Work instructions ▸ Output the listing below verbatim, but drop the images.

Source data ▸
----------------
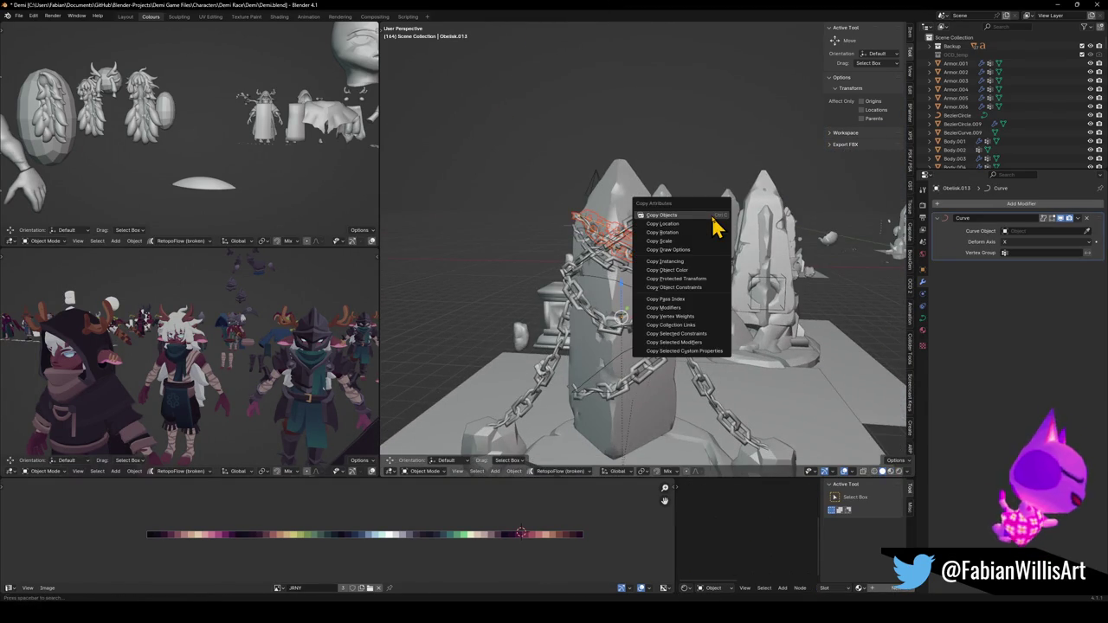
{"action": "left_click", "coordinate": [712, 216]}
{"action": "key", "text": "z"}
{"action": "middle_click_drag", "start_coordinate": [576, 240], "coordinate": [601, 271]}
----------------
Your solution ▸
{"action": "left_click", "coordinate": [712, 216]}
{"action": "key", "text": "z"}
{"action": "middle_click_drag", "start_coordinate": [576, 240], "coordinate": [601, 271]}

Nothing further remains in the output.